Each line of the listing that contains "pinky" should be found and copied.

Top of Data

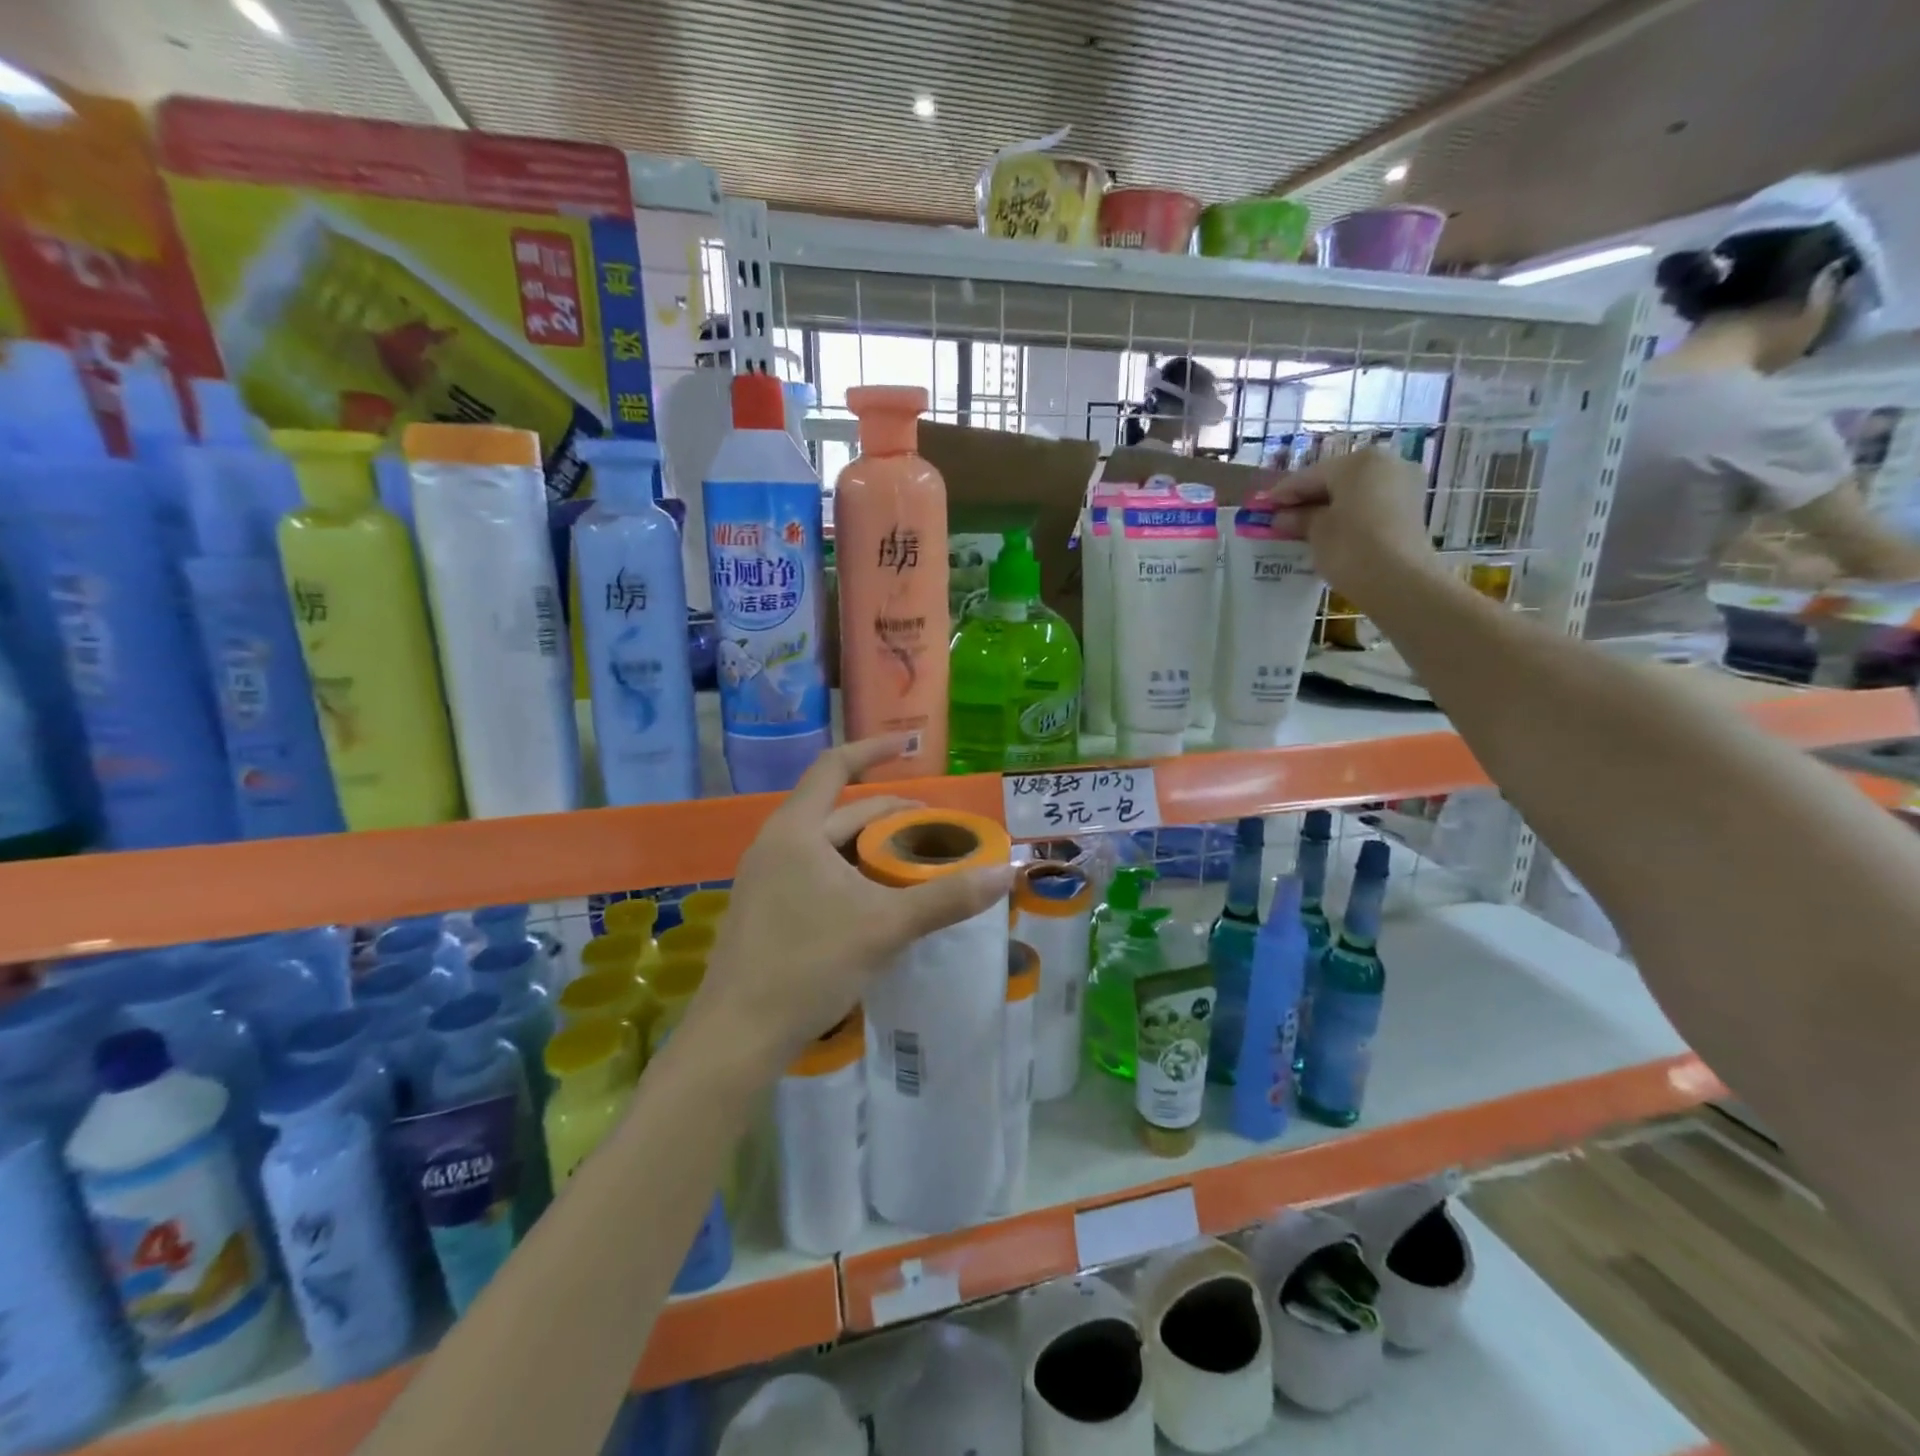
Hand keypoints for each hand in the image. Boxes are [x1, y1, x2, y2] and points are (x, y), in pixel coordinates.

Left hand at [688, 736, 1015, 1069]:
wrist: (738, 1036)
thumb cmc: (808, 965)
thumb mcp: (884, 927)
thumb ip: (946, 898)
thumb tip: (1005, 874)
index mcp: (796, 830)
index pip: (835, 767)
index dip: (873, 749)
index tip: (910, 745)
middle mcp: (777, 844)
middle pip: (841, 811)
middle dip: (890, 815)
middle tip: (937, 829)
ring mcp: (767, 878)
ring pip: (830, 846)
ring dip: (872, 846)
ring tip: (915, 861)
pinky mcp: (767, 910)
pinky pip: (817, 872)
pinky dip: (853, 872)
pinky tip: (879, 898)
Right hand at [1270, 448, 1438, 599]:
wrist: (1399, 580)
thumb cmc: (1350, 546)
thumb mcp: (1316, 531)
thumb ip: (1298, 518)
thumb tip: (1282, 517)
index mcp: (1358, 461)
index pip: (1310, 475)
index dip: (1283, 493)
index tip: (1264, 507)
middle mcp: (1386, 463)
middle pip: (1336, 479)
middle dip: (1309, 498)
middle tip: (1283, 517)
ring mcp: (1404, 484)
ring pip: (1356, 492)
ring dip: (1330, 507)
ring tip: (1306, 528)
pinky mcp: (1411, 508)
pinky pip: (1371, 505)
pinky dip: (1350, 515)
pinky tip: (1332, 532)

Bottom of Data

• Result:
pinky mcp: (767, 910)
pinky pip: (817, 872)
pinky dip: (853, 872)
pinky tip: (879, 898)
pinky mcp: (1411, 508)
pinky pip: (1371, 505)
pinky dip: (1350, 515)
pinky tip: (1332, 532)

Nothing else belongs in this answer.